WASHINGTON — The bid to make Virginia the final state needed to ratify the Equal Rights Amendment was stopped in the House of Delegates Tuesday morning.
A House subcommittee on privileges and elections voted 4-2 along party lines to recommend killing the House and Senate resolutions that would have ratified the amendment, which declares that “equality of rights under the law shall not be denied or abridged by the United States or by any State on account of sex.”
In the United States, after an amendment gets a two-thirds vote from both the U.S. House and Senate, it is sent to the states for a vote. At the state level, three-fourths of the states must approve the amendment. And out of 50 states, that means 38 must vote in favor for the amendment for it to be enacted. Right now, 37 states have done that.

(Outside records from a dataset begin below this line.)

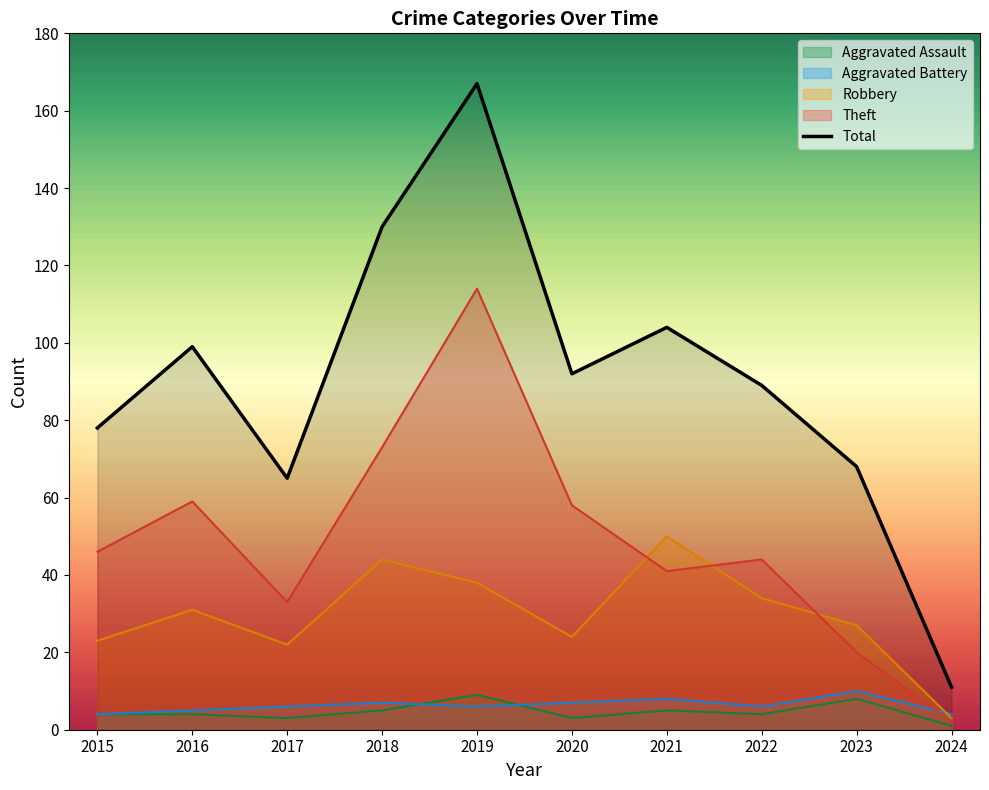

How many points are lower than both their immediate neighbors (excluding endpoints)?

2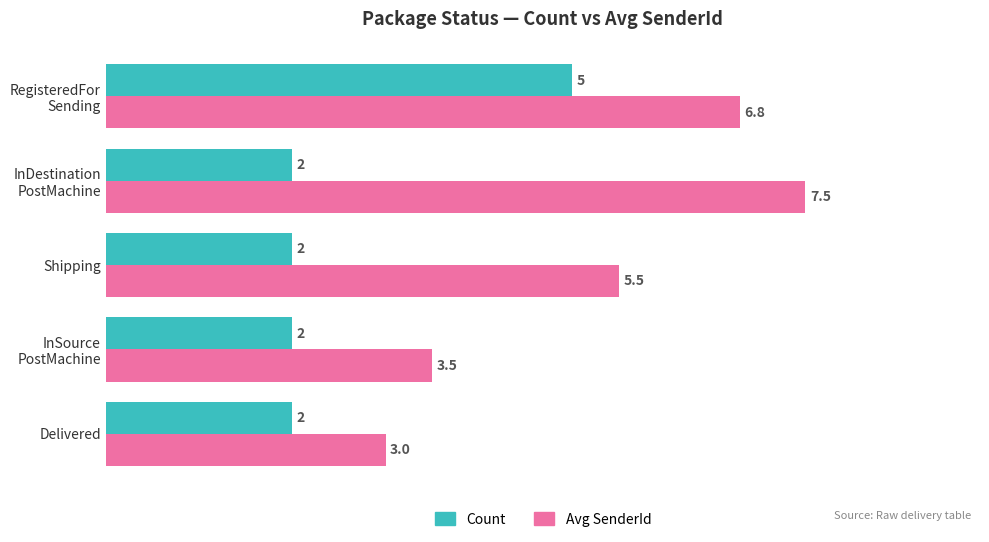

What is the sum of all Count values?

13.0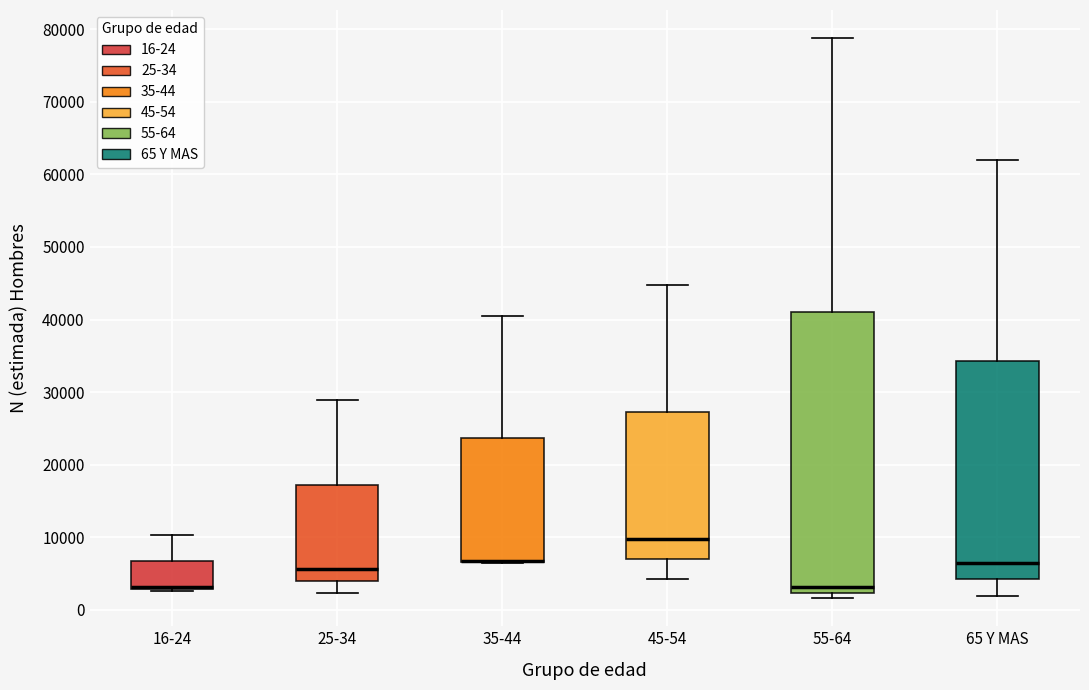

Which box is the tallest, from its lower edge to its upper edge?

55-64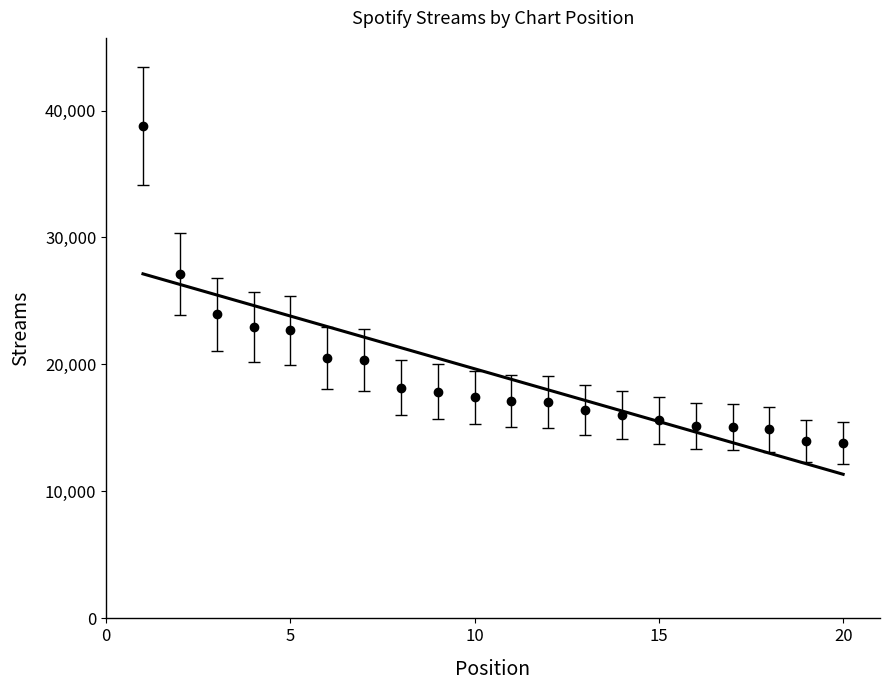

What is the value of the 12th point from the left?

17074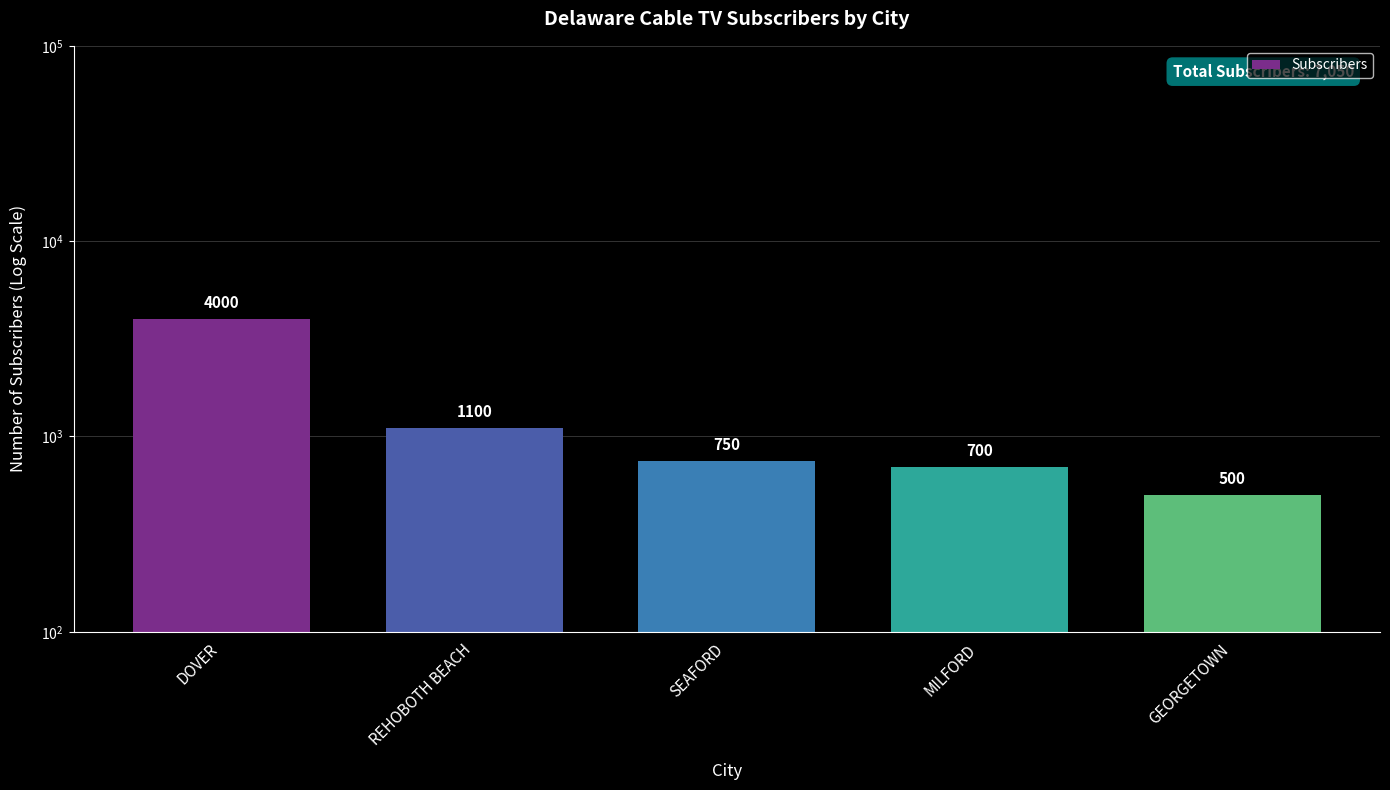

True or false: the data shows 932 at MILFORD.

False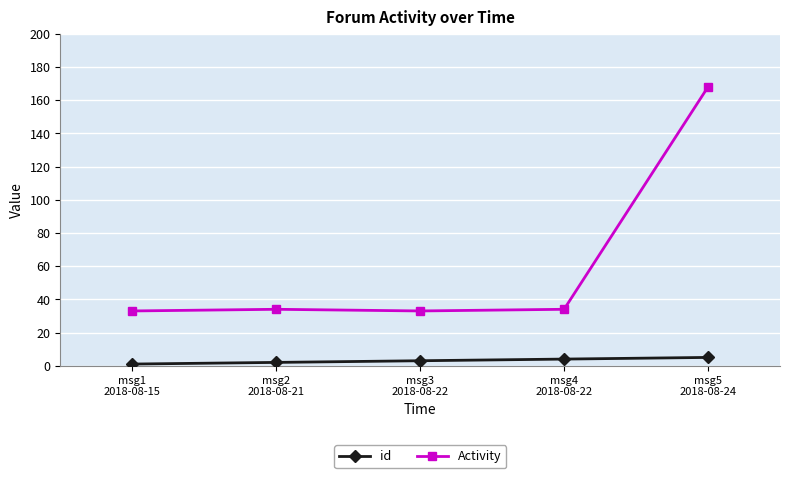

Does the chart display data point markers on the line(s)?

Yes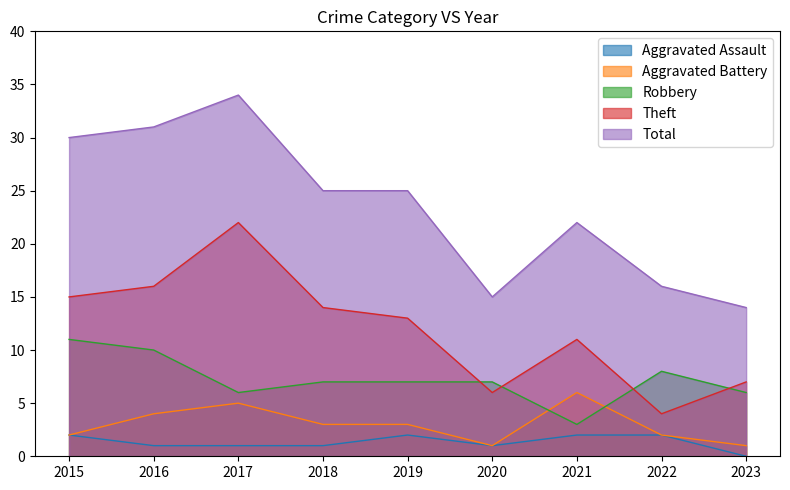

What is the average value of the Theft series?

12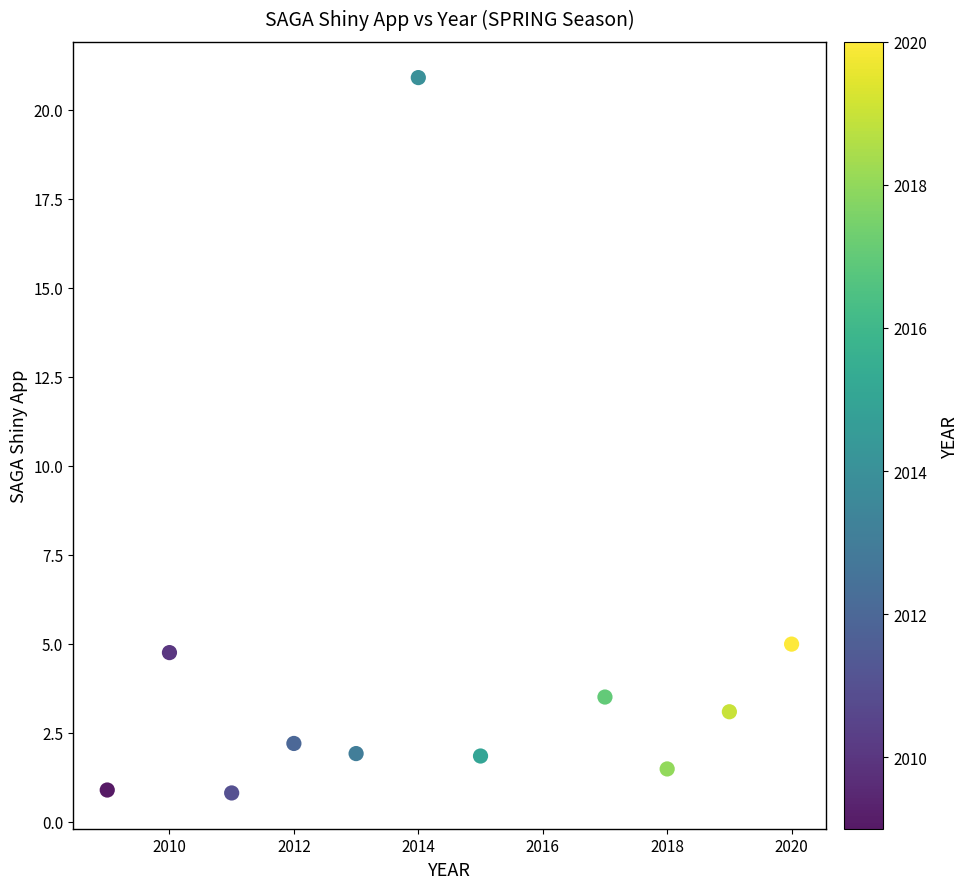

What Y value in the scatter plot is closest to 10?

5.0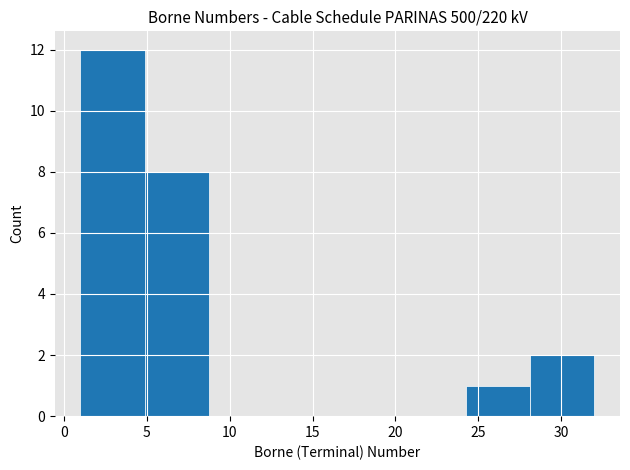

How tall is the bar that spans 5.0 to 9.0 on the x-axis? Neither the bar edges nor the heights are printed on the chart, so give them approximately, as read against the axes.

8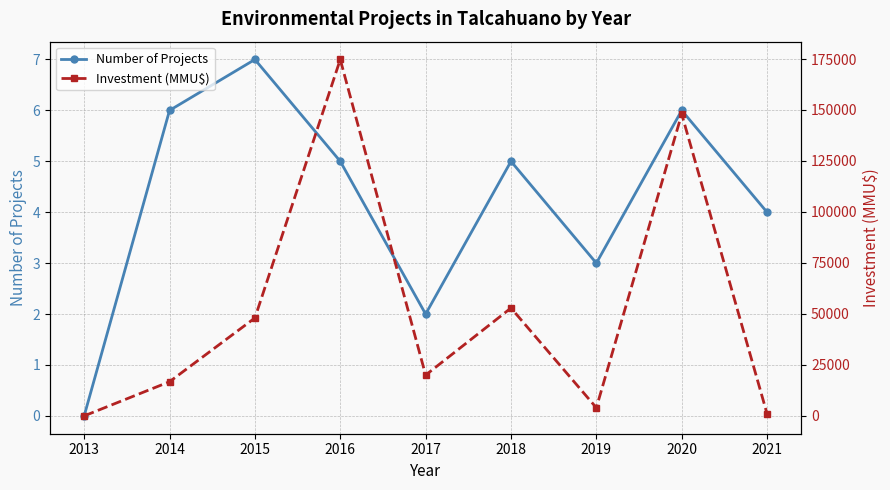

What are all the series names shown in the legend?

Number of Projects, Investment (MMU$)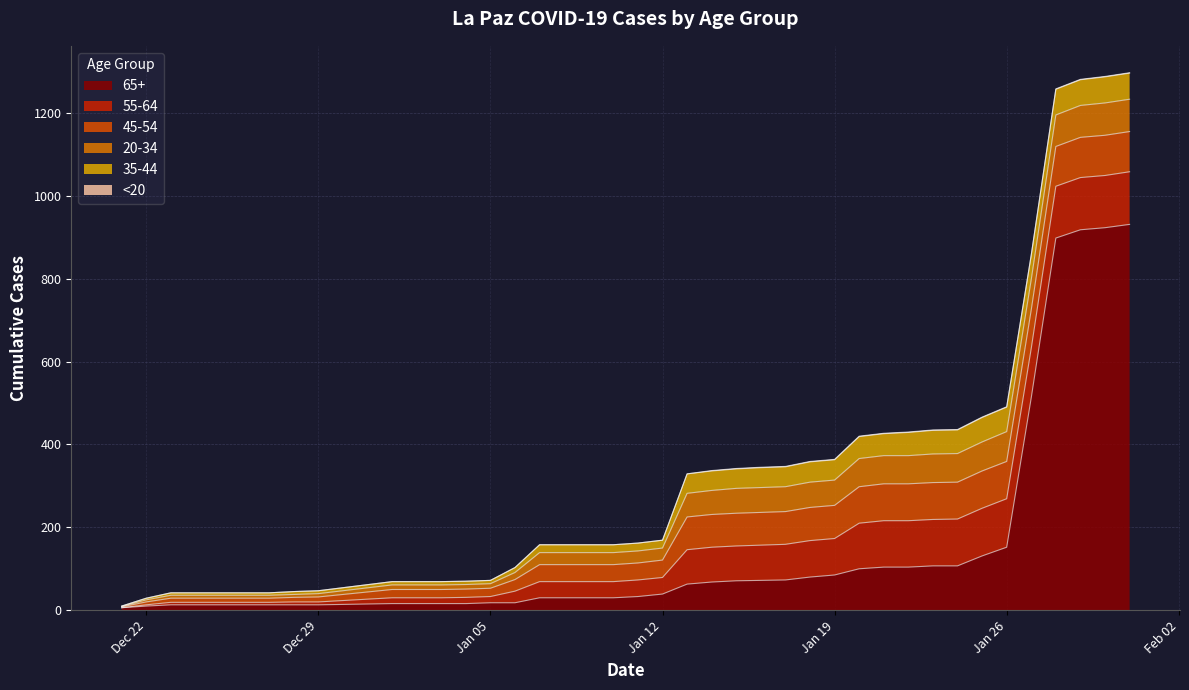

How many lines are shown in the chart?

6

The Virginia House recommendation means it is almost certain the resolutions will not make it to the House floor.
Supporters say the amendment is critical to protecting equal rights.
Opponents of the amendment argue it could be used to prevent special programs for women, to support abortion rights, and, more procedurally, that the timeline laid out by Congress for approval has already expired.
The U.S. Congress set a 1982 deadline for ratification, but only 35 of the 38 states needed had ratified it by then. Two more states have ratified the amendment since.
The Virginia Senate approved ratification of the amendment last week.